Credo che ci sia differenza fra chi ritorna indietro se un gatto nero gli attraversa la strada e chi cerca di trovare un senso e un ordine nel mondo credendo in Dio.Citazione da Intervento Principale di by Paolo Arsena
Chi parte dal presupposto che la realtà è ciò che vediamo e tocchiamo e corrisponde a ciò che la scienza può dimostrare, considera necessariamente delle credenze infondate e arbitrarie (superstizioni o credulonerie, detto in modo un po' spregiativo) tutti gli atti di fede.
"Non v'è alcun mondo dietro il mondo, va bene. Però c'è forse una sola realtà? O due? Certamente tre, quattro, forse cinque. La realtà, le idee che ne ho, e io che penso le idee, chi pensa me che penso le idee e chi cancella tutto e suscita il dubbio che ci sia solo una realtà. A uno di questi livelli è certamente Dio"
Manlio Sgalambro, Trattato dell'empietà, Adelphi edizioni, 1987, pag. 57, paragrafo 56.
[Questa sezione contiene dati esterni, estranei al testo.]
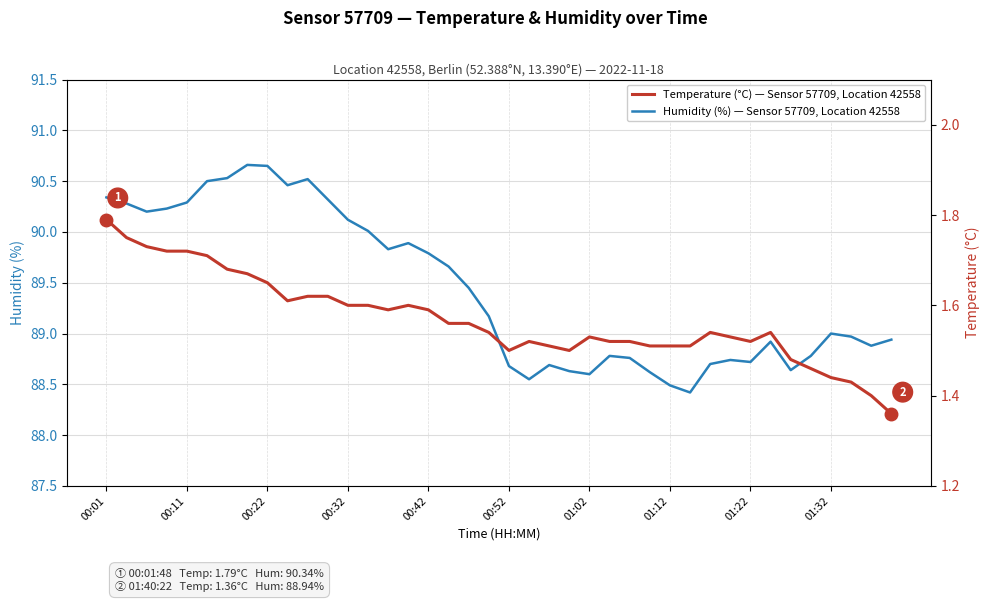

Is it true that Temperature (°C) — Sensor 57709, Location 42558 equals 1.0 at 10?

False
Personalmente ritengo che una poesia di Montale o le variazioni Golberg di Bach siano più reali di un palo della luce, anche se non le posso nè vedere nè toccare: per quel pochissimo che ne so, la scienza non sa neanche che cosa esattamente sia la materia (corpuscoli? onde? pacchetti di energia? tutte queste cose alternativamente? altro ancora?), figuriamoci la realtà.
Il primo che mise sistematicamente in dubbio che la realtà è ciò che tocchiamo è vediamo è stato Kant: da lui a Matrix è stata prodotta una sterminata letteratura sulla contrapposizione fra noumeno e fenomeno. Si può dissentire, ma non si può non tenerne conto.
Indipendentemente da ogni altra considerazione, credo che tu possa convenire che qualificare la realtà come ciò che vediamo e tocchiamo sia un poco semplicistico perchè relegherebbe nella irrealtà una serie di realtà che non hanno corporeità.
Tutto ciò senza poi addentrarci nei labirinti della filosofia e della teologia, solo un assaggio alla portata del mio (inetto) intelletto: se si può dire che Dio non esiste perché non è reale, non si può in alcun modo dire che non esista "il concetto di Dio", che è inevece reale e che, secondo molti, è in realtà Dio stesso.
Ripeto: a me non è mai capitato. Anzi: ho avuto molteplici attestati di stima, anche pubblici, da parte di cattolici doc, che non solo non mi hanno mai emarginato, ma mi hanno inviato più volte ad esprimere le mie opinioni, senza censura alcuna, sui loro media. Svariati anni fa mi era stato addirittura chiesto di scrivere sul giornalino diocesano (mi pare che si chiami presenze), cosa che ho rifiutato perché, ragazzi, sono un ateo accomodante ed aperto, ma non vorrei finire devastato dagli spifferi............. (copyright by Paolo Rossi)Citazione da Intervento Principale di by Paolo Arsena
Su questo punto noto invece che l'articolo sui "bright" evidenzia una sottile verità. Almeno in Italia, il pensiero egemone cattolico ci ha sempre emarginato. Siamo guardati spesso con diffidenza, con leggerezza, o peggio con severo ammonimento. Una cosa che non ho mai sopportato.